▸ **Source passage**
----

Indonesia’s Joko Loses the Economic Plot
Jokowi sets the pace
Widespread feeling in the business community that the government is stumbling
Against the symbolic backdrop of a week-long international summit marking the 60th anniversary of the 1955 Asia-Africa Conference, one of the landmarks of developing world nationalism, Indonesia has taken a series of measures that could isolate the country from investors, alienate long-term trading partners and drive growth rates down.
Jakarta is delivering a mixed message at best. At the same time as the Asia Africa summit, some 700 business leaders from 40 countries were in town early in the week to attend the World Economic Forum on East Asia in Jakarta. At that gathering, President Joko Widodo said Indonesia is “an incredible place to invest” and invited the participants “to join our incredible people on an incredible journey and make incredible profits.”
But mounting protectionist policies have ruled Indonesian economic policy for the past several years and they are not going away. Investors complain that it is getting harder not easier to invest in “incredible” Indonesia.

----

▸ **Exercise set**
(a) According to the article on Indonesia's economic policy, how many business leaders came to Jakarta for the World Economic Forum on East Asia?
(b) Reproduce the Indonesia article from "Indonesia’s Joko Loses" up to and including "growth rates down.", word for word.

----

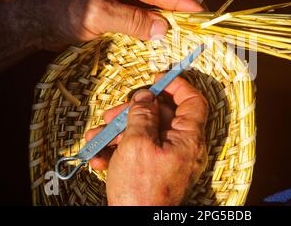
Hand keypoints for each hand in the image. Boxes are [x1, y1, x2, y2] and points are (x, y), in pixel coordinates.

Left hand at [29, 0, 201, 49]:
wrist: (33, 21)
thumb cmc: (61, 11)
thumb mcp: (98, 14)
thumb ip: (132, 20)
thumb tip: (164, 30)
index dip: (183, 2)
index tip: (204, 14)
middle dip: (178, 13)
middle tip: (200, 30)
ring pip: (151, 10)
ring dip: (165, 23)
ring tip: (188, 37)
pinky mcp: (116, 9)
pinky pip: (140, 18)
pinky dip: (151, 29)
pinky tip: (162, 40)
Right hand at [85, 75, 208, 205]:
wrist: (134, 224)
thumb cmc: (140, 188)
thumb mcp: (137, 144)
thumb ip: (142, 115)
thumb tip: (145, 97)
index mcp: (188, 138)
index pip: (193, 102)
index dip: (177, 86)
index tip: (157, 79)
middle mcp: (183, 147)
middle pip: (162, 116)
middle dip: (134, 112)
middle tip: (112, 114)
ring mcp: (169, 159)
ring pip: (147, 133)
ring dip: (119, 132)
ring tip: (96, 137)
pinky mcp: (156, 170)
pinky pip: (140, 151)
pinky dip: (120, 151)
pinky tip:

----

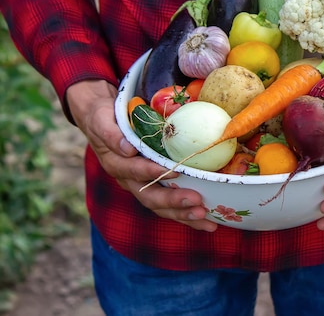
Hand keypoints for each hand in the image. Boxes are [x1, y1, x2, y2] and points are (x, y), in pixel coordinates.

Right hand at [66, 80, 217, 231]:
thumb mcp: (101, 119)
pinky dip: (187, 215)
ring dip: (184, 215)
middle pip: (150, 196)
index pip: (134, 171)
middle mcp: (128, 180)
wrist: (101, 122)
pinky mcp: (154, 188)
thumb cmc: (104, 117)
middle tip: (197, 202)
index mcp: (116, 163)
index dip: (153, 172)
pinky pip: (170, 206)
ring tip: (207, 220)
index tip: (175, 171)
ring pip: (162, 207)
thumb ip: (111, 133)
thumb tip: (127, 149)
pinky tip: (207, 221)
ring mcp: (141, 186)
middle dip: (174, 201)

----

▸ **Answers by item number**
(a) Some 700 business leaders, from 40 countries.

(b)
Indonesia’s Joko Loses the Economic Plot
Jokowi sets the pace
Widespread feeling in the business community that the government is stumbling
Against the symbolic backdrop of a week-long international summit marking the 60th anniversary of the 1955 Asia-Africa Conference, one of the landmarks of developing world nationalism, Indonesia has taken a series of measures that could isolate the country from investors, alienate long-term trading partners and drive growth rates down.